Work item → Continue the mailing-list message about the context of the HTML main element, starting right after its last line.

Text shown →
──────────────────────────────

Re: Context of the main element

Good point.

On 31 January 2013 16:24, Jeremy Keith <jeremy@adactio.com> wrote:

> Hi all,
>
> I have a question about the context of the newly-landed main element (so
> probably a question for Steve then).
>
>
> http://www.w3.org/html/wg/drafts/html/master/grouping-content.html#the-main-element
>
> I'm curious as to why its use is specifically restricted to the body
> element rather than any kind of sectioning content.
>
> ""Authors must not include more than one main element in a document."
>
> I get the rationale behind the main element: it plugs a gap in the overlap
> between native semantics and ARIA roles (namely role="main"). But if you
> look at the other elements that map to ARIA roles (header, footer, nav),
> those elements can be used multiple times in a single document by being
> scoped to their sectioning content ancestor.
>
> Let's say, for example, that I have a document like this, containing two
> header elements:
>
> <body>
>  <header>Page header</header>
>  Page main content starts here
>  <section>
>   <header>Section header</header>
>   Section main content
>  </section>
>  Page main content finishes here
> </body>
>
> ...only the first header element (the one that's scoped to the body
> element) will correspond to role="banner", right?
>
> Similarly, in this example, only the final footer element will correspond
> to role="contentinfo":
>
> <body>
>  <header>Page header</header>
>  Page main content starts here
>  <section>
>   <header>Section header</header>
>   Section main content
>   <footer>Section footer</footer>
>  </section>
>  Page main content finishes here
>  <footer>Page footer</footer>
> </body>
>
> So what I don't understand is why we can't have the main element work the
> same way i.e. scope it to its sectioning content ancestor so that only the
> main element that is scoped to the body element will correspond to
> role="main":
>
> <body>
>  <header>Page header</header>
>  <main>
>   Page main content starts here
>   <section>
>    <header>Section header</header>
>    <main>Section main content</main>
>    <footer>Section footer</footer>
>   </section>
>   Page main content finishes here
>  </main>
>  <footer>Page footer</footer>
> </body>
>
> Here are the corresponding ARIA roles:
>
> <body>
>  <header>Page header</header> <!-- role="banner" -->
>  <main>Page main content</main> <!-- role="main" -->
>  <footer>Page footer</footer> <!-- role="contentinfo" -->
> </body>
>
> Why not allow the main element to exist within sectioning content
> (section, article, nav, aside) the same as header and footer?

──────────────────────────────

Data to examine →
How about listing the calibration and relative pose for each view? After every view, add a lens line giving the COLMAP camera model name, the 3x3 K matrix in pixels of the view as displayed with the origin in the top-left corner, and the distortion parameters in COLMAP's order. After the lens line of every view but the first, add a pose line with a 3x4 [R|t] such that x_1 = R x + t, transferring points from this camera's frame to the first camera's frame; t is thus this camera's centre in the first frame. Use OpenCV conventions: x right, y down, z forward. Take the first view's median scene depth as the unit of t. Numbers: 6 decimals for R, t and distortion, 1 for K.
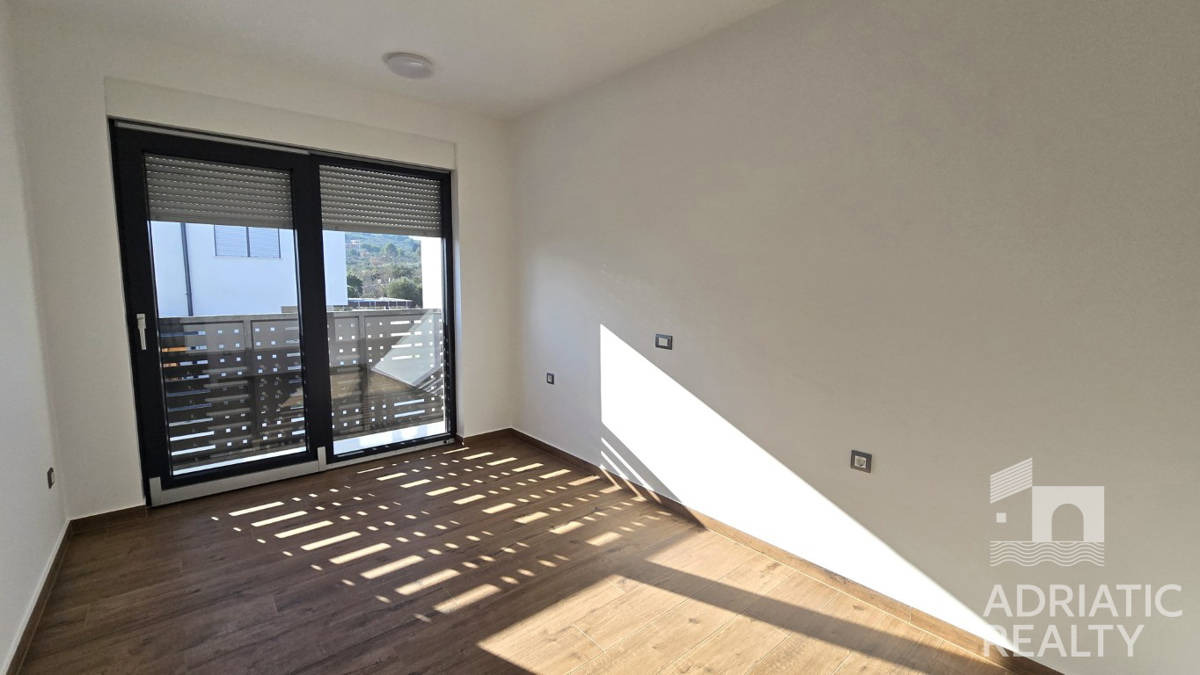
lens RADIAL K [[488.2, 0, 599.6], [0, 488.2, 335.8], [0, 0, 1]] dist [-0.005722, 0.000120]
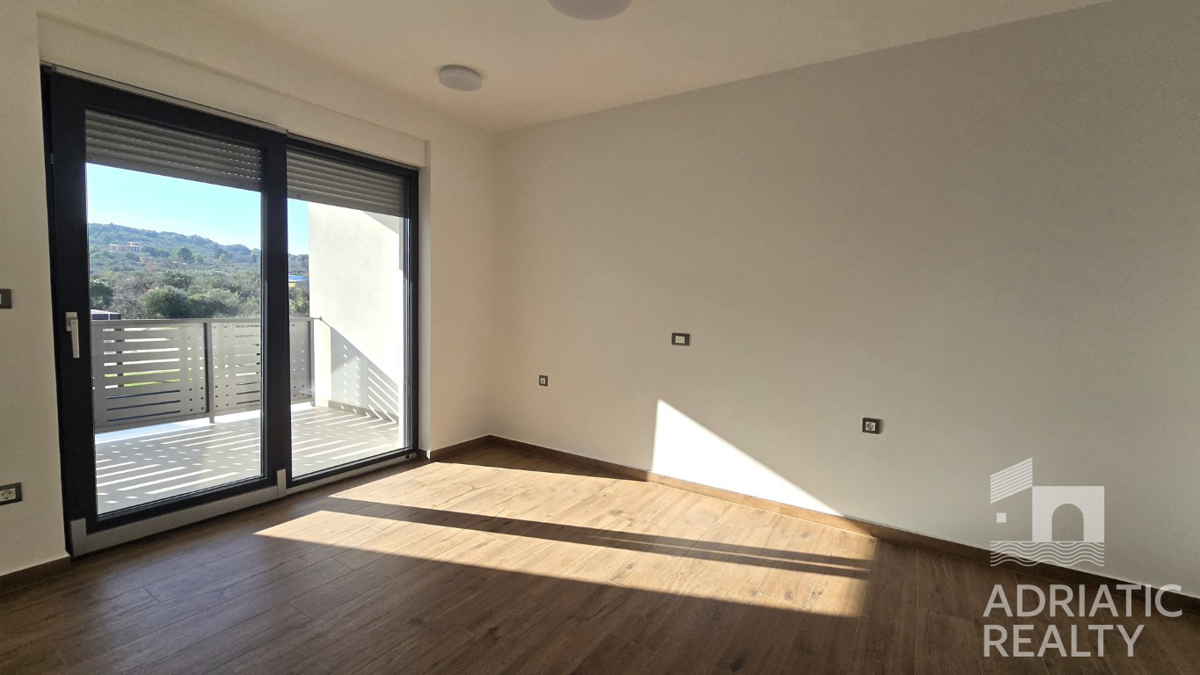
lens RADIAL K [[495.3, 0, 605.2], [0, 495.3, 334.9], [0, 0, 1]] dist [-0.006878, -0.000281]
pose [[0.956531, -0.006322, 0.291562, -0.277851], [0.017281, 0.999237, -0.035026, 0.029281], [-0.291118, 0.038542, 0.955910, -0.024632]]
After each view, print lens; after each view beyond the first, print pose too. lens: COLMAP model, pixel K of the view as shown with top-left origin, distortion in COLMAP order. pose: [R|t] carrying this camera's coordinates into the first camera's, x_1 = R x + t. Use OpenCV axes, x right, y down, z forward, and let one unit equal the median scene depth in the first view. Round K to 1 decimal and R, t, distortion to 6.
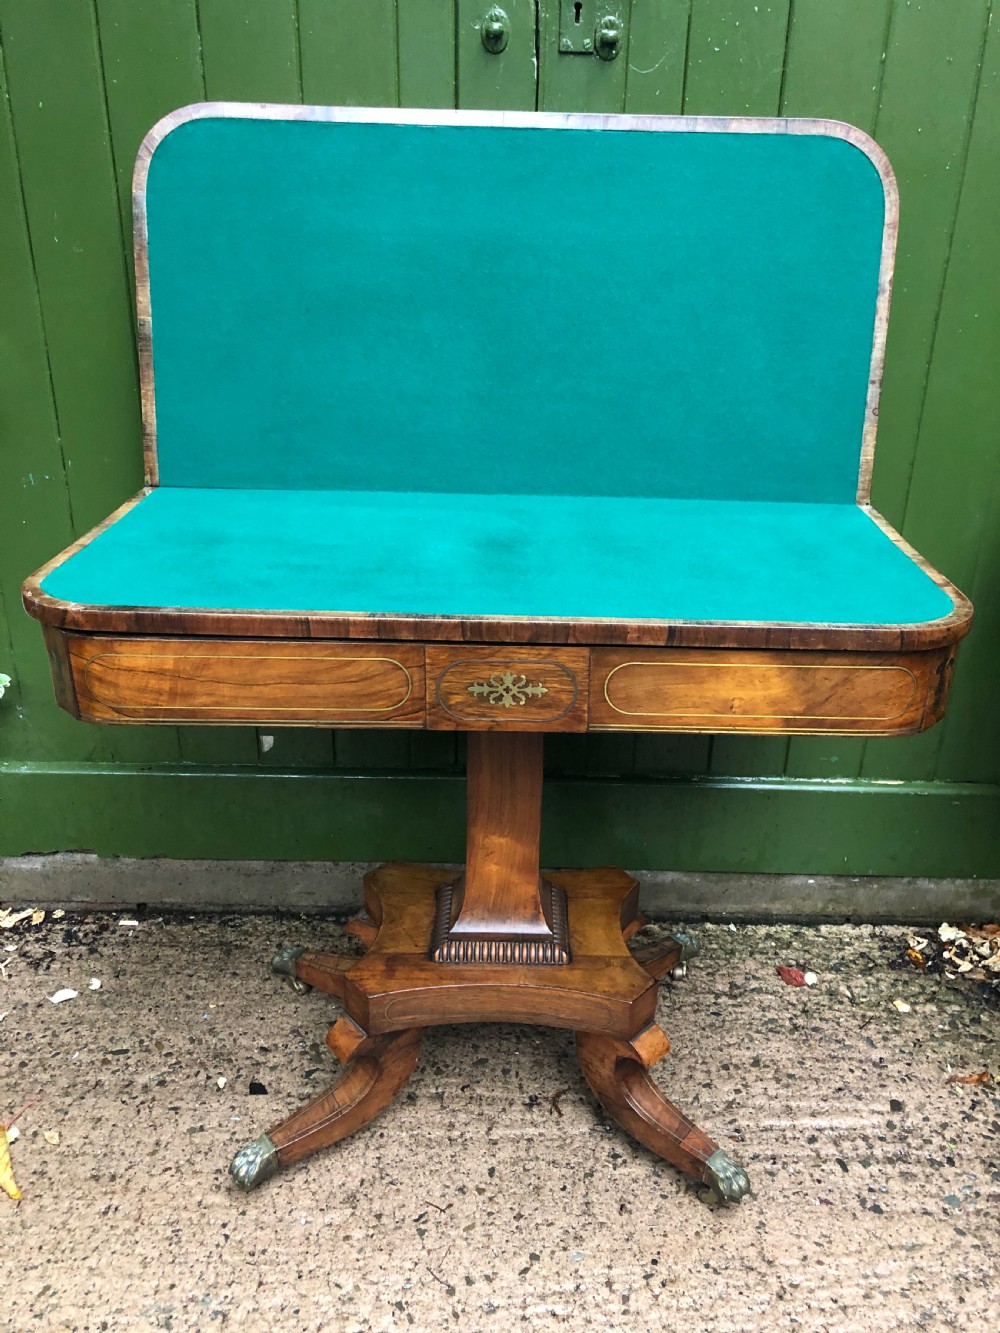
lens RADIAL K [[1068.8, 0, 507.8], [0, 1068.8, 655.0], [0, 0, 1]] dist [-0.026040, 0.083985]
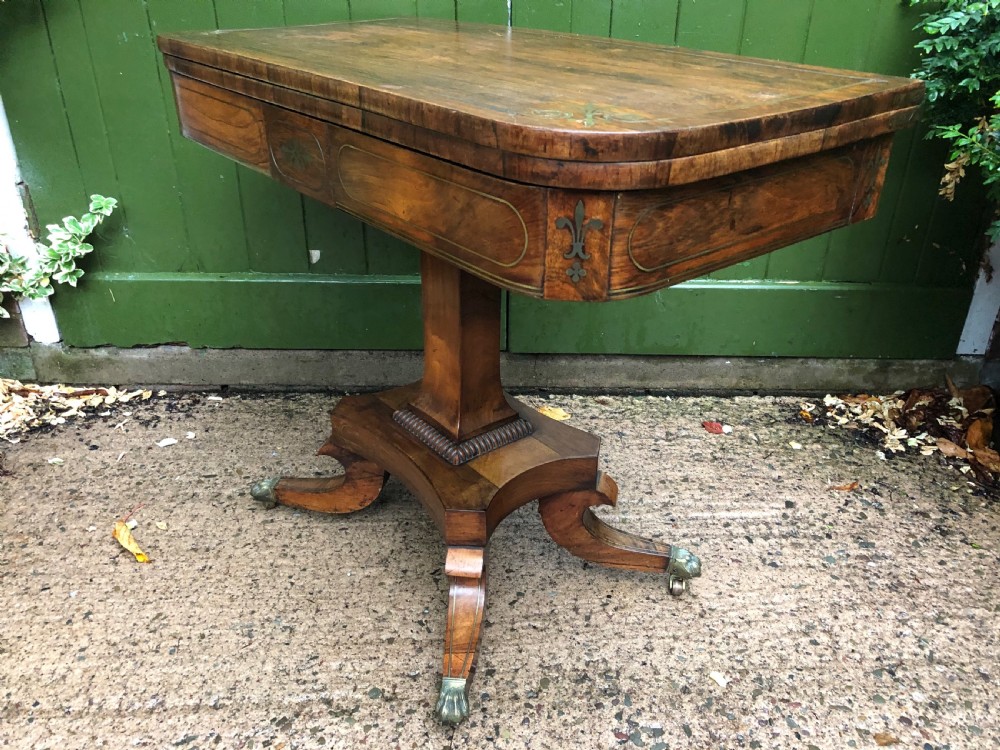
lens RADIAL K [[798.0, 0, 502.9], [0, 798.0, 355.8], [0, 0, 1]] dist [-0.000528, 0.032206]
pose [[0.999961, -0.008766, 0.000496, 0.004357], [0.008717, 0.997924, 0.063814, 0.166516], [-0.001055, -0.063807, 0.997962, 0.010627]]
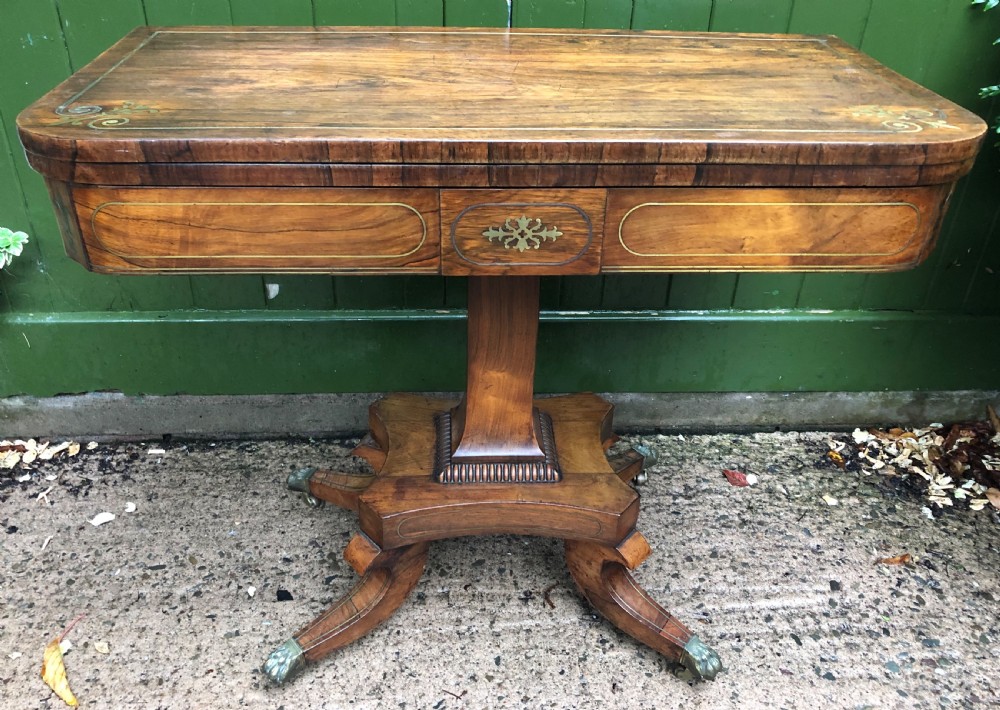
lens RADIAL K [[827.5, 0, 485.0], [0, 827.5, 319.7], [0, 0, 1]] dist [-0.015258, 0.057504]
pose [[0.998275, -0.025291, 0.052988, -0.060700], [0.018479, 0.991945, 0.125314, 0.010595], [-0.055730, -0.124119, 0.990701, 0.155359]]
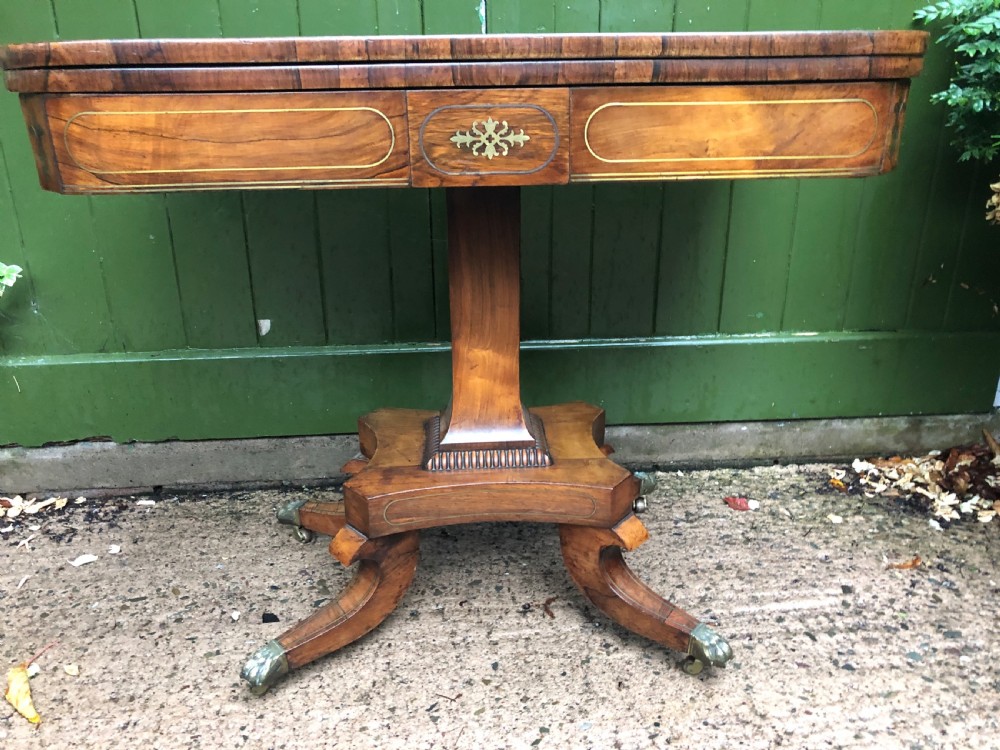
lens RADIAL K [[800.1, 0, 500.8], [0, 800.1, 365.8], [0, 0, 1]] dist [-0.015031, 0.059752]
pose [[0.996379, -0.054125, 0.065566, -0.041874], [0.056858, 0.997558, -0.040556, 0.198151], [-0.063211, 0.044137, 0.997024, 0.170883]]
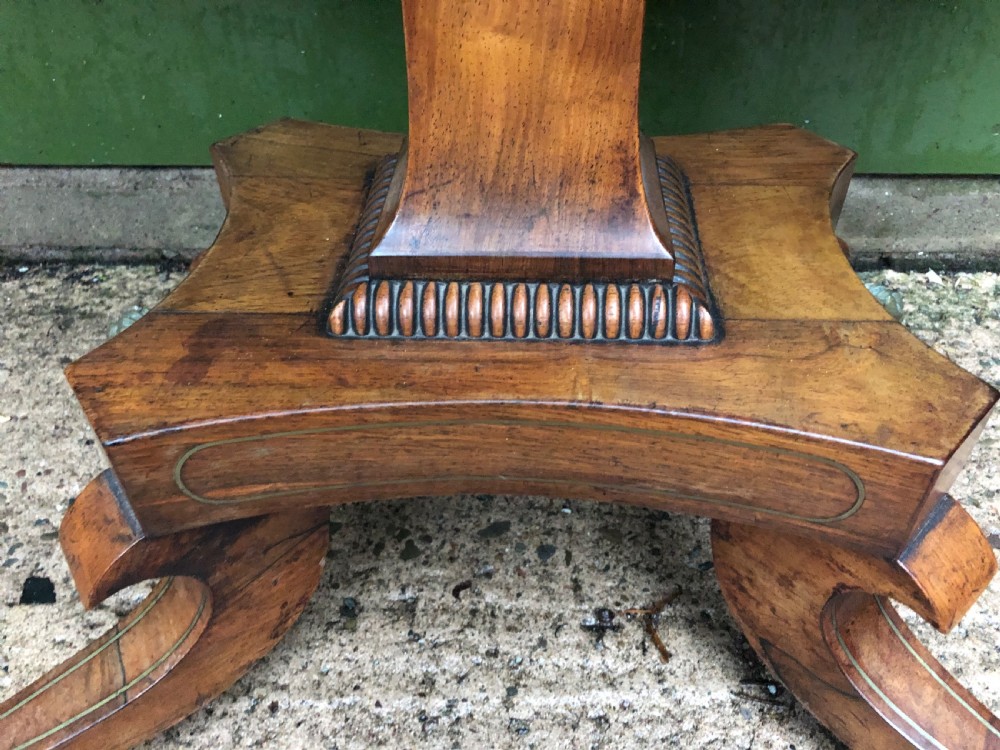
lens RADIAL K [[802.5, 0, 507.4], [0, 802.5, 354.9], [0, 0, 1]] dist [-0.014374, 0.057397]
pose [[0.999117, -0.005744, -0.041627, -0.003443], [0.018057, 0.953183, 0.301856, 0.194795], [0.037944, -0.302341, 0.952444, 0.685179]]
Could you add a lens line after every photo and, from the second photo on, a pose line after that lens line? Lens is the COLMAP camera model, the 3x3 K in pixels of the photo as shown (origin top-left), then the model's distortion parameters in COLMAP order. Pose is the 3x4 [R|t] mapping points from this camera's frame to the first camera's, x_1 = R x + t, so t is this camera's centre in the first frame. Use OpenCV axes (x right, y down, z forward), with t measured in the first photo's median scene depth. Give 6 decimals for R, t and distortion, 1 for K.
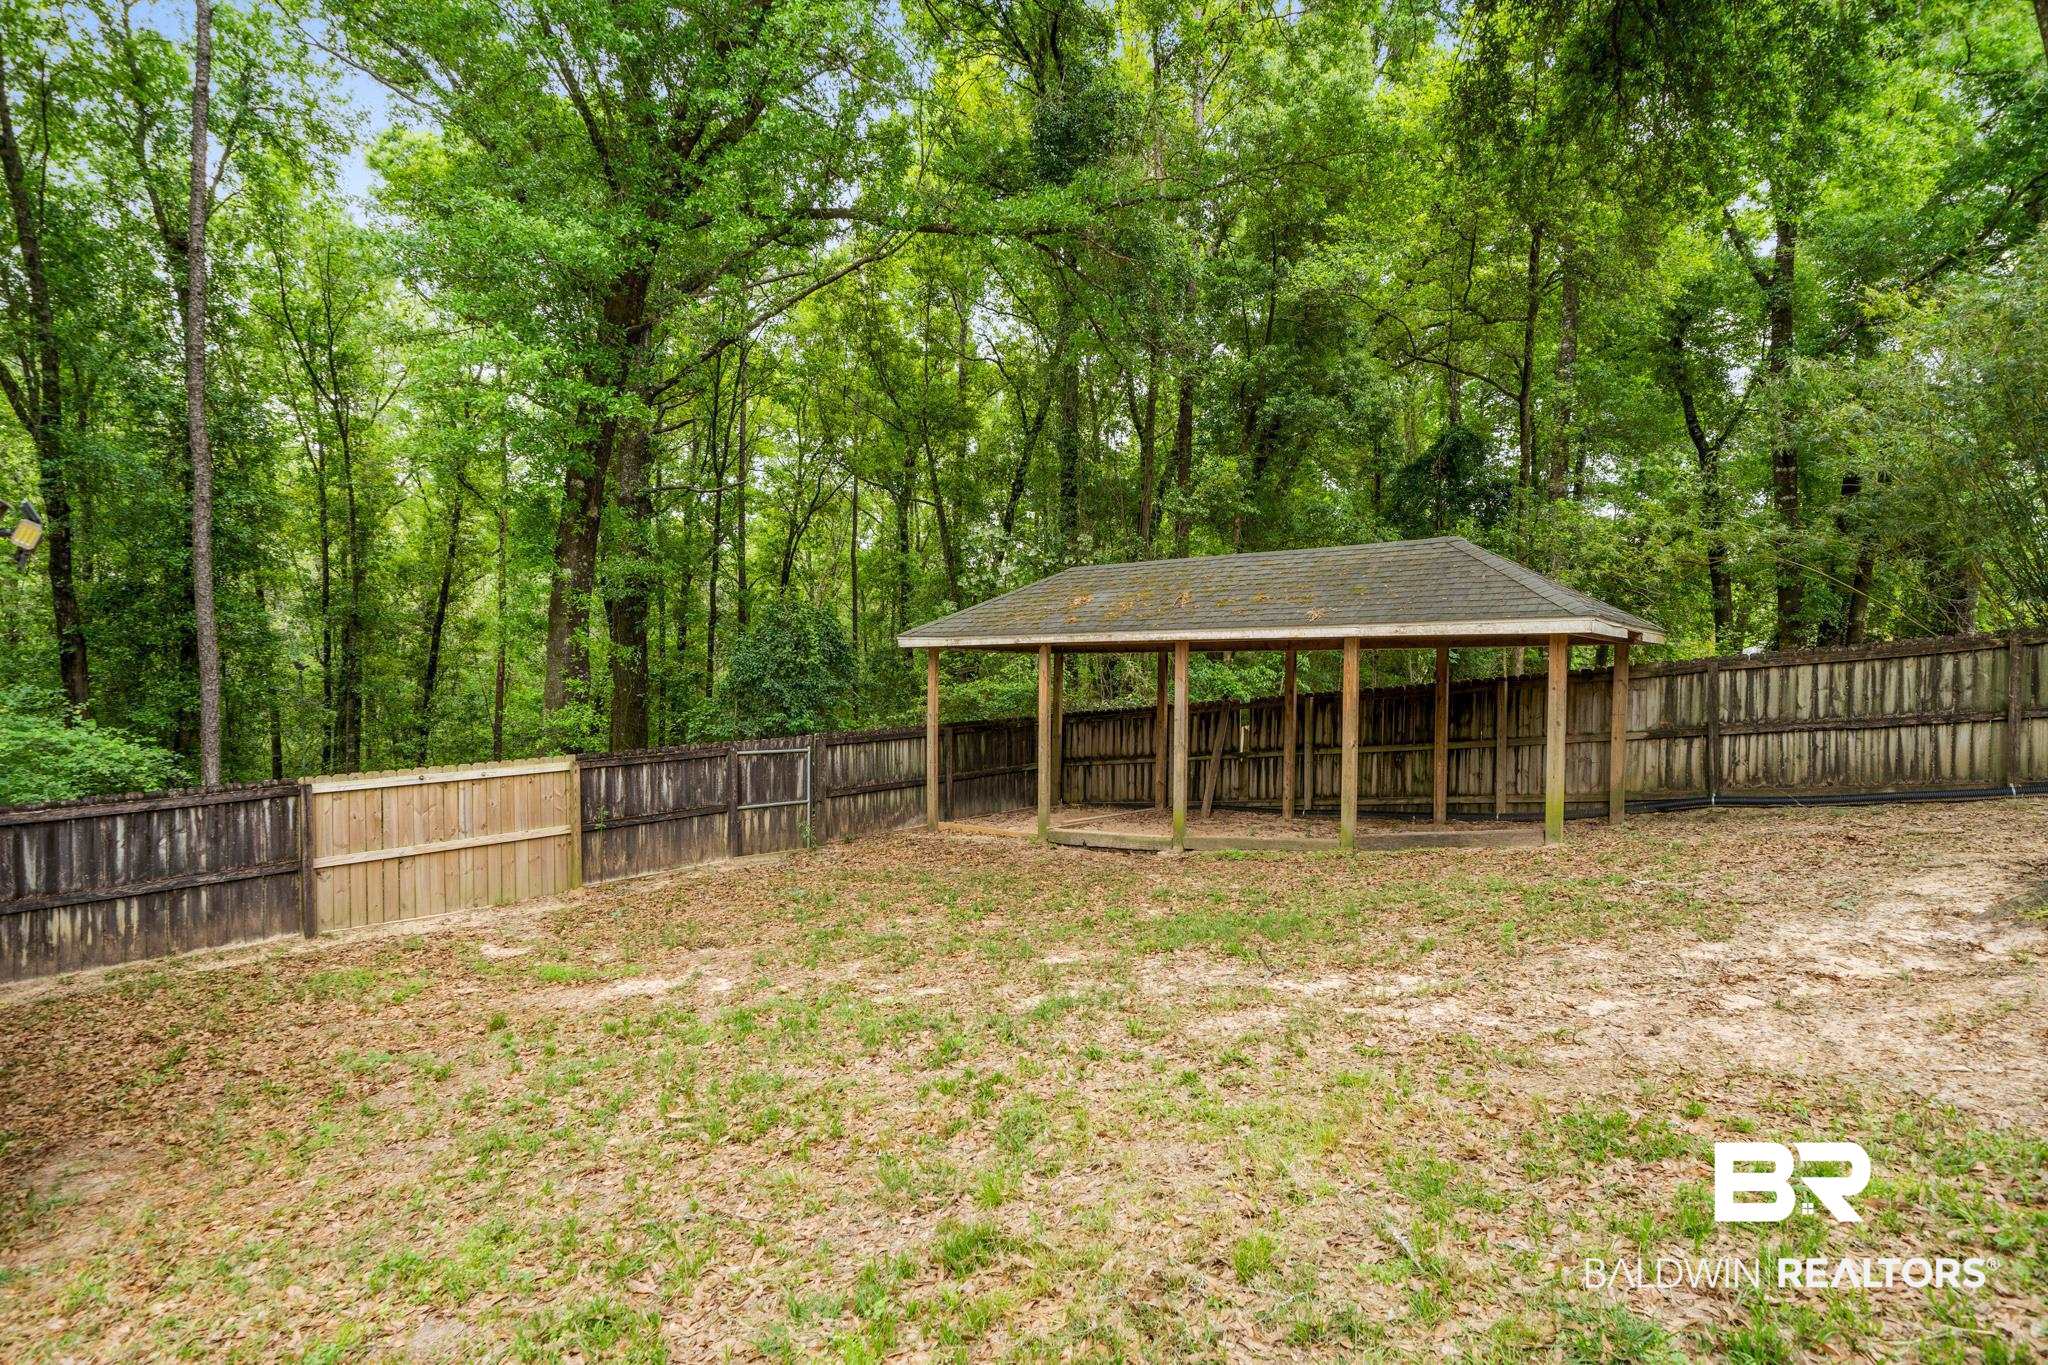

──────────────────────────────

Answer to this exercise →
>
> <section>
>  <header>Section header</header> <!-- no corresponding role -->
>  <main>Section main content</main> <!-- no corresponding role -->
>  <footer>Section footer</footer> <!-- no corresponding role -->
> </section>
>
> Deciding how to treat the main element would then be the same as header
> and footer. Here's what the spec says about the scope of footers:
>
> "When the nearest ancestor sectioning content or sectioning root element
> is the body element, then it applies to the whole page."
>
> I could easily imagine the same principle being applied to the main
> element. From an implementation viewpoint, this is already what browsers
> have to do with header and footer. Wouldn't it be just as simple to apply
> the same parsing rule to the main element?
>
> It seems a shame to introduce a new element that can only be used zero or
> one time in a document ...I think the head and body elements are the only
> other elements with this restriction (and I believe the title element is
> the only element that is used precisely once per document).
>
> It would be handy to be able to explicitly mark up the main content of an
> article or an aside—for exactly the same reasons that it would be useful to
> mark up the main content of a document.
>
> So why not?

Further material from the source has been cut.